Each one of these voluntary parts is actually connected, at the quantum level, to the roots of God’s creative and originating action at the base of creation. We spend far too much time considering the crown of creation to realize that its greatest beauty lies not in the pinnacles of its achievement, but the foundations it’s built on. As human being we’re much closer to those foundations; and the dazzling ability to contemplate the heavens often distracts us from that part of creation we are closer to and better equipped to come into relation to. 


Perhaps it will come as a disappointment or a shock to folks to be told that that is in fact our role; we are lowly things and destined, should we choose to meet our fates responsibly, to come into into a closer spiritual relationship with the roots of the cosmos. 


In this sense we are much like the mycelium of fungi, which penetrate the roots and cells of every single plant on the planet—as all the animals—creating an essential symbiotic relationship without which life could not exist. (Read the book at the link! It will blow your mind.)


Fungi remain mostly unseen; yet they perform many miracles. 


Our souls are like this too and perform a similar function. It is a subject for very much contemplation.


Authority, momentum, and care are all essential; yet without momentum in a center, authority and care are relatively helpless. It is the presence of impetus that imparts momentum; and once momentum is there, it is done.


What, you may ask, is “it?”


One speaks here of God’s Will. To the extent that we inhabit being and that the parts come voluntary, so much more so does God’s Will, not one’s on, form and direct Being. The practice of presence is an effort in this direction. In such a state, a voluntary state, the root of Being functions according to a different, higher set of laws:


What is to be done is understood organically, instinctively.

How is should be done is equally understood in an organic manner.

The response to the outer world is also instinctive and organic.


In each case we speak here of what is not automatic but conscious. Voluntary action arises from true consciousness: not the reflexive reactions of the couch potato, but an active response by the voluntary  awareness of each center, functioning in its own right according to the work rightfully apportioned to it. 

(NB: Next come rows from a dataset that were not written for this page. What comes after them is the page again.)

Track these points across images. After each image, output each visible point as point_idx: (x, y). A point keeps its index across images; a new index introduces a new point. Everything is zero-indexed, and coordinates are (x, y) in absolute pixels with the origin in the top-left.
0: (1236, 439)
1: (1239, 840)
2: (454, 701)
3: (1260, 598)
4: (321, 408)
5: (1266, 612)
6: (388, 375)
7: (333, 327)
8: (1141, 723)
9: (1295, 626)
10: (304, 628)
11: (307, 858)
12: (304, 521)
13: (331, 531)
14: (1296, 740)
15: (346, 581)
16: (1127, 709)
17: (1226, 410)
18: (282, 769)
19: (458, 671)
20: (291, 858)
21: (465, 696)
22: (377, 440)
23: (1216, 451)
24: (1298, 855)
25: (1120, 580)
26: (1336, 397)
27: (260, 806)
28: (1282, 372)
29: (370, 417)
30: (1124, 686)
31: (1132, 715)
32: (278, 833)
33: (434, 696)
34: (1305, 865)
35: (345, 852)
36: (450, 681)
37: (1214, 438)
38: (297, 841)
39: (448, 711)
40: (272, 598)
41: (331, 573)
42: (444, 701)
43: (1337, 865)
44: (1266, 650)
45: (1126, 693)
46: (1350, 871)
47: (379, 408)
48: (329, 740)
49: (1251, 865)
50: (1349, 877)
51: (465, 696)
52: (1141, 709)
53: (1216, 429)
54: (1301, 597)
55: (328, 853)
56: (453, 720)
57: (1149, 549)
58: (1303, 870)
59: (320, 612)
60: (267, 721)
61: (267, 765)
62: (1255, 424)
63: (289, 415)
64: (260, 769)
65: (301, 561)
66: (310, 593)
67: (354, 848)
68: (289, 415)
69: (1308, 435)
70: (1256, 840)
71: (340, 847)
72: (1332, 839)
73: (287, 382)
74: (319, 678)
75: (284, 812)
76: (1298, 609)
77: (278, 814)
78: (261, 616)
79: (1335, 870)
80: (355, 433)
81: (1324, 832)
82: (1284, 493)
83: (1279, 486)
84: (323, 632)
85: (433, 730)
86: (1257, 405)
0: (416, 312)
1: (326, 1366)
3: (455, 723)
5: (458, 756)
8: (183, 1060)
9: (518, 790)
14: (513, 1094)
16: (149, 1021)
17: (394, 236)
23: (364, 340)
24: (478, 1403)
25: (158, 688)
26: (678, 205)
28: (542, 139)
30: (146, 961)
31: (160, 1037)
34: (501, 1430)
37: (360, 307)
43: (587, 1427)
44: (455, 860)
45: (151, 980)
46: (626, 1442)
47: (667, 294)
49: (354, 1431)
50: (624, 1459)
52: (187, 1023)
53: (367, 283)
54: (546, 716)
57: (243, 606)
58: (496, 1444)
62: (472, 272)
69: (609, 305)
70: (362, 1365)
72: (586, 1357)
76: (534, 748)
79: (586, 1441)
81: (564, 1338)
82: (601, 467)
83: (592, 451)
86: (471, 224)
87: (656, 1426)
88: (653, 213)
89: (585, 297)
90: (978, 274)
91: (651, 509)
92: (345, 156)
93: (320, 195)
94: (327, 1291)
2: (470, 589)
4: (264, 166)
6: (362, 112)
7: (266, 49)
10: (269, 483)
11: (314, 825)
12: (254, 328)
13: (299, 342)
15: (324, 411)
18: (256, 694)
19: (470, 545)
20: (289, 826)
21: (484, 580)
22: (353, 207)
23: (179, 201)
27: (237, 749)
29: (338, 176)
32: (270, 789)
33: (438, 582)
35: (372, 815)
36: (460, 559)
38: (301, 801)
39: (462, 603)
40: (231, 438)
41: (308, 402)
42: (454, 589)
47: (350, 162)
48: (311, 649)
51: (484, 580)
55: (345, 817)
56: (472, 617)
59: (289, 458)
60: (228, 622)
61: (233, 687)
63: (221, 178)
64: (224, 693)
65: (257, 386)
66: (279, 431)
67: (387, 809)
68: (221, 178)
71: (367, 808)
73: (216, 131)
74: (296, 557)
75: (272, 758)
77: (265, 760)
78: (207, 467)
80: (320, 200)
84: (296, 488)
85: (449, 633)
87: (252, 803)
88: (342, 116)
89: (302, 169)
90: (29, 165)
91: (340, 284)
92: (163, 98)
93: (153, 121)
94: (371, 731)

Consciousness is not some pompous faculty collected in the thinking center which thinks it is better than others or should rule over them; it knows its own business and sees to it. To have parts that know their own business and see to it is to be free, to be new, to be different. It involves an unfamiliar alignment of attitude. Attitude in this case is born from the authority of a center, not my opinions. Centers are designed, at their heart, to deal with the facts of existence, not beliefs about it. Beliefs are like infections, diseases that create fevers in the parts of centers and cars them to engage in aberrant behaviors. Centers, by themselves, don’t have bad attitudes; as Gurdjieff said, there is no actual “negative center” in man. Negativity in us arises because of the tension created through inattentive centers. 


It can be a wonder to discover one’s self in the midst of the active work of centers. They know what to do. In this sense they are as intelligent as our digestion, which knows how to sort out the endless molecules it encounters and very selectively absorb exactly those which are needed in relatively distant parts of the body such as the lungs or brain. The digestion does this without us directing it.


Ou centers are equally capable off sorting out all the impressions we encounter and dealing with each of them in an entirely appropriate manner. Think about that: we have a set of engines in us which know how to sort out life.


We just aren’t using them. Or, alternatively: they aren’t using us. The point is not so much who uses whom, but that we ought to be in a reciprocal relationship with these functions which were designed to serve one another

Ponder that for a while.

May you be well within today.

Lee






Lee van Laer is a Senior Editor at Parabola Magazine.